[Opening Input section]

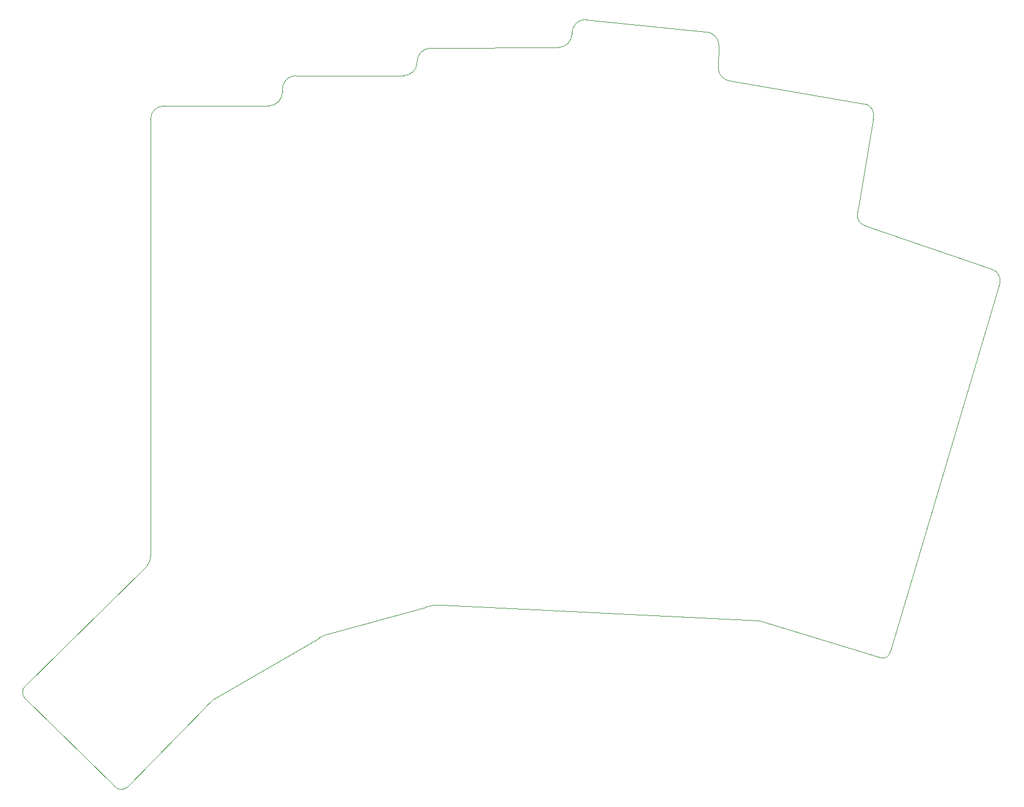
<source format=gbr>
%TF.GenerationSoftware,KiCad,Pcbnew,8.0.0*%
%TF.CreationDate,2024-06-08T15:09:41+02:00*%
%TF.ProjectId,goos-left,676f6f73-2d6c-4656-9674-2e6b69636164,rev?*%
%TF.SameCoordinates,Original*%
%TF.FileFunction,Profile,NP*%
%FSLAX46Y46*%
G04 Gerber Fmt 4.6, Leading zero omitted, Abs format (unit mm)*
G04 Created by KiCad (PCBNEW 8.0.0) date 2024-06-08 15:09:41*
%MOMM*%
%LPD*%
G01*
G04 APERTURE LIST*
%TA.AperFunction,Profile*%
%ADD10C,0.050000*%
%TD*%
G04 APERTURE END LIST*
D10*
X180486951Y-130633950D02*
X196521077Y-76665696D01*
X133995814Y-40110664D02*
X133992386Y-40207236D01*
X54019101Y-137383949D02*
G75*
G02*
X53973555Y-135687536I974779J874989D01*
G01*
X157358314Y-47144736D02*
G75*
G02*
X155358264Y-45144736I-14J2000036D01*
G01*
X89669100Y-50744736D02*
X74383314Y-50748164D01*
X176833883Y-68292928D02*
G75*
G02*
X175737247Y-66295195I530417J1591028D01*
G01*
X112648000Y-124046202D02*
G75*
G02*
X115010712Y-123763786I1760100J-4700598D01*
G01*
X133988958Y-40216308D02*
G75*
G02*
X131988958Y-42216258I-1999858J-92D01*
G01*
X81743000Y-137461200D02*
X96924529Y-128647689D01*
X195424429Y-74667960D02*
G75*
G02*
X196521008Y-76665679I-530529J-1591040D01*
G01*
X115010710Y-123763798D02*
X161394100Y-126008950D01*
X96924529Y-128647689D02*
G75*
G02*
X98068004Y-128046209I3343471J-4968611D01*
G01*
X175737235Y-66295192D02*
X178050965Y-52472707D01*
X131988958Y-42216308D02*
X113367386Y-42294736D01*
X155358314Y-45144736D02*
X155492386Y-41935664D01*
X68869100Y-150458949D02*
X80513041Y-138588811D01*
X91644100Y-48333950D02*
G75*
G02*
X93644100Y-46333900I2000100J-50D01*
G01*
X153492386Y-39935664D02*
X135995814Y-38110664D01*
X98068000Y-128046200D02*
X112648000Y-124046200D01*
X54019100Y-137383950D02*
X67119101Y-150258949D01*
X68869100Y-150458949D02*
G75*
G02*
X67119094Y-150258954I-775000J975049D01*
G01*
X72383314Y-52748164D02*
X72384842Y-116582380D01*
X176954317Y-50474972D02*
G75*
G02*
X178050890Y-52472688I-530517J-1591028D01*
G01*
X153492386Y-39935664D02*
G75*
G02*
X155492336Y-41935664I-86J-2000036D01*
G01*
X91669100Y-48744736D02*
G75*
G02*
X89669100Y-50744800I-1999900J-164D01*
G01*
X71844100Y-118058950D02*
X53973550Y-135687532D01*
X111365672Y-44330522D02*
G75*
G02*
X109365672Y-46330472I-1999872J-78D01*
G01*
X180486950Y-130633950D02*
G75*
G02*
X179166544Y-131467259I-1017850J150050D01*
G01*
X133995814Y-40110664D02*
G75*
G02*
X135995814Y-38110614I1999886J164D01*
G01*
X91644100Y-48333950D02*
X91669100Y-48744736D01*
X111367388Y-44266200D02*
G75*
G02*
X113367386Y-42294484I2000112J-28600D01*
G01*
X111365672Y-44330522D02*
X111367388Y-44266200D01*
X80513042Y-138588812D02*
G75*
G02*
X81743007Y-137461210I4814258J-4016688D01*
G01*
X72384842Y-116582380D02*
G75*
G02*
X71844118Y-118058967I-1941242J-126420D01*
G01*
X195424429Y-74667960D02*
X176833883Y-68292928D01*
X161394100Y-126008950D02*
X179166532Y-131467298D01*
X176954317Y-50474971D02*
X157358314Y-47144736D01*
X109365672Y-46330522D02*
X93644100Y-46333950D01*
X72383314Y-52748164D02*
G75*
G02*
X74383314Y-50748114I2000086J-36D01*
G01*
M02*

</source>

[Closing Input section]

◆ Exercise objective:
Please go over the data above and copy each line with "APERTURE" in it.

◆ Output:
G04 APERTURE LIST*
G04 APERTURE END LIST*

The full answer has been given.